Komersilkan Hobi, Raup Keuntungan Berlipat.

Komersialkan hobi menjadi pendapatan.
Komersialkan hobi menjadi pendapatan.
Komersialkan hobi menjadi pendapatan.

Farhan(20), Mahasiswa semester 5 jurusan Perbankan Syari’ah ini,menyukai fotografi sejak masih duduk di bangku SMP. Hobby memotret, melatarbelakanginya menggeluti profesi fotografer selain alasan finansial. Profesi yang baru saja ia tekuni ini, tak dijadikannya sebagai satu-satunya mata pencahariannya. Selain menjadi seorang Mahasiswa, ia juga membuka rental kamera. Berbekal kemampuan memotret, dengan jiwa muda yang masih melekat pada dirinya, dibentuklah satu komunitas memotret  bernama KOMFIS yang beranggotakan 5 orang Mahasiswa IAIN Salatiga dengan rata-rata semester 3 keatas. Dengan merebaknya usaha layanan semacam ini, masalah persaingan sepertinya tak dijadikan momok bagi mereka, yang terpenting menurut mereka adalah bagaimana memberikan pelayanan yang optimal. Jadi, untuk bersaing pun bagi mereka tidak masalah.

Farhan mengatakan, profesi sebagai seorang fotografer cukup menjanjikan. Namun, ini tergantung orangnya, jika serius kebutuhan untuk hidup akan terpenuhi. Menggunakan media promosi Sosial Media, dan tidak memasang pamflet-pamflet diluaran sana menjadi satu strategi bagi mereka. Menurutnya, dengan sosmedpun pelanggan yang meminati jasa mereka sangat berlimpah, bahkan tidak sedikit yang mereka tolak. Memudahkan para wisudawan untuk bisa mengabadikan moment langka mereka, adalah salah satu dari sekian banyaknya alasan mereka mendirikan stand foto ini.
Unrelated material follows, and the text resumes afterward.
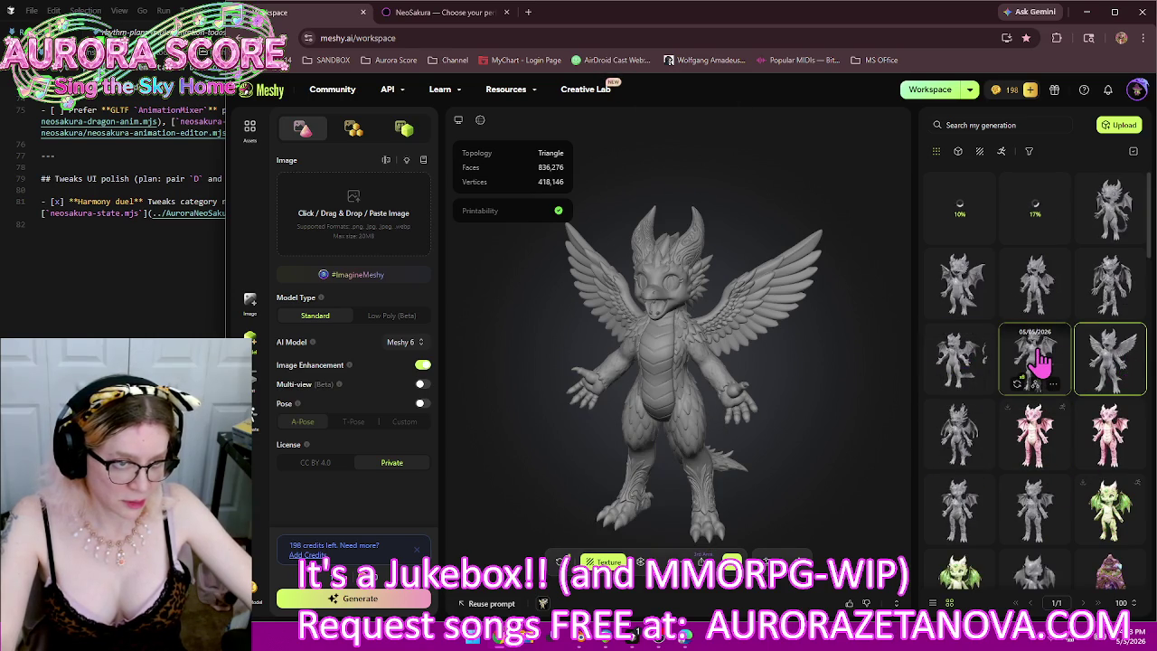
click(1042, 359)
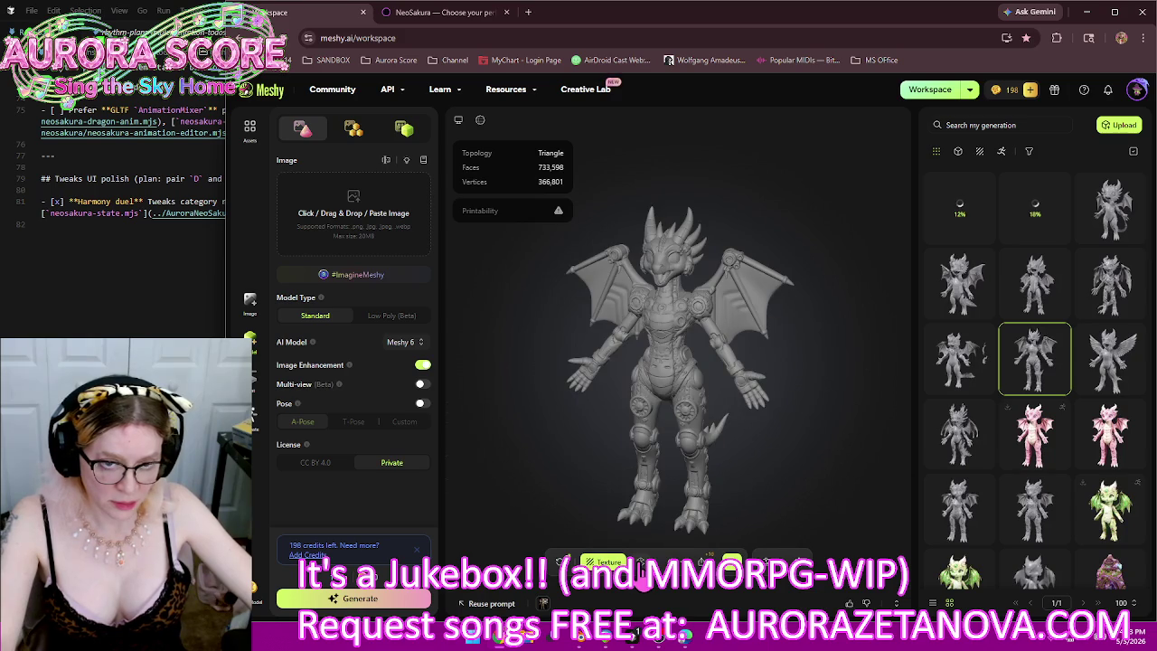
click(641, 563)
Dengan menyasar area di Salatiga dan sekitarnya, mereka yakin akan mendapatkan peminat sebesar-besarnya.

Disinggung mengenai keuntungan, Farhan memilih untuk tidak menjawabnya. Merebaknya layanan jasa seperti ini tidak menyurutkan semangat mereka untuk menjaring para konsumer mereka. Dengan fasilitas maksimal tapi tidak mendirikan ruangan semacam studio, serta menganggap pemilik studio-studio lainnya adalah pesaing biasa. Selain karena faktor harga yang tentunya lebih murah bahkan jauh dibawah studio-studio yang sudah punya nama dan banyak peminat. Meskipun bersaing dengan mereka, ini tidak menghalangi semangat mereka untuk membuat layanan jasa semacam ini. Kendala waktu dan kesan terlalu meremehkan serta kurangnya komunikasi antar anggota tim menjadi kesulitan tersendiri bagi mereka. Komunitas Mahasiswa ini mempunyai harapan bahwa nantinya KOMFIS  akan menjadi wadah teman-teman untuk berkarya.

Saat ditanya perihal suka duka menjadi seorang fotografer, farhan mengatakan sebab hobby maka ia merasa enjoy dalam melakoninya. Sementara mengenai duka menjadi seorang fotografer, adalah ketika presepsi orang awam yang menganggap bahwa dunia fotografer adalah hal yang remeh, mereka yang kurang paham akan seni memotret dan kurang menghargai karya dari mereka. Dari lembaga sendiri sudah memberikan dukungan untuk mereka, mewadahi mereka dengan tempat yang luas serta tidak dikenakan biaya sewa.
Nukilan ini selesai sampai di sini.